- _Provided records_

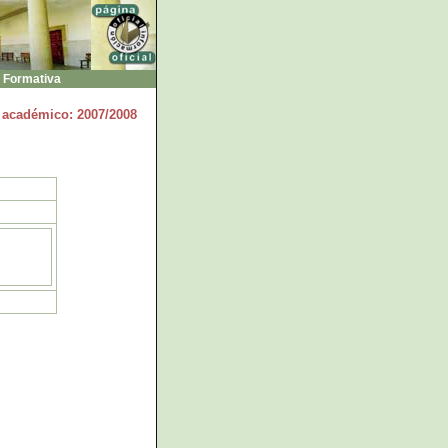
 Formativa
 académico: 2007/2008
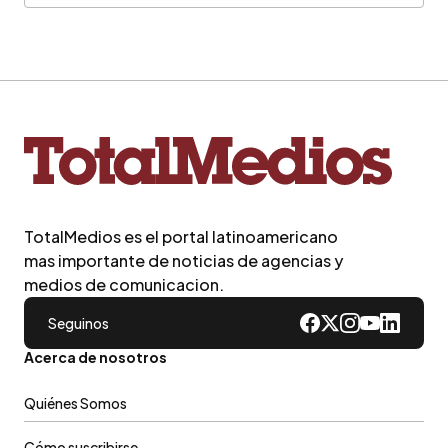
TotalMedios es el portal latinoamericano
mas importante de noticias de agencias y
medios de comunicacion.
Seguinos
Acerca de nosotros
Quiénes Somos
Cómo suscribirse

- _Work task_
All records above are to be repeated exactly, with the images left out.

- _Answer box_
 Formativa
 académico: 2007/2008
TotalMedios es el portal latinoamericano
mas importante de noticias de agencias y
medios de comunicacion.
Seguinos
Acerca de nosotros
Quiénes Somos
Cómo suscribirse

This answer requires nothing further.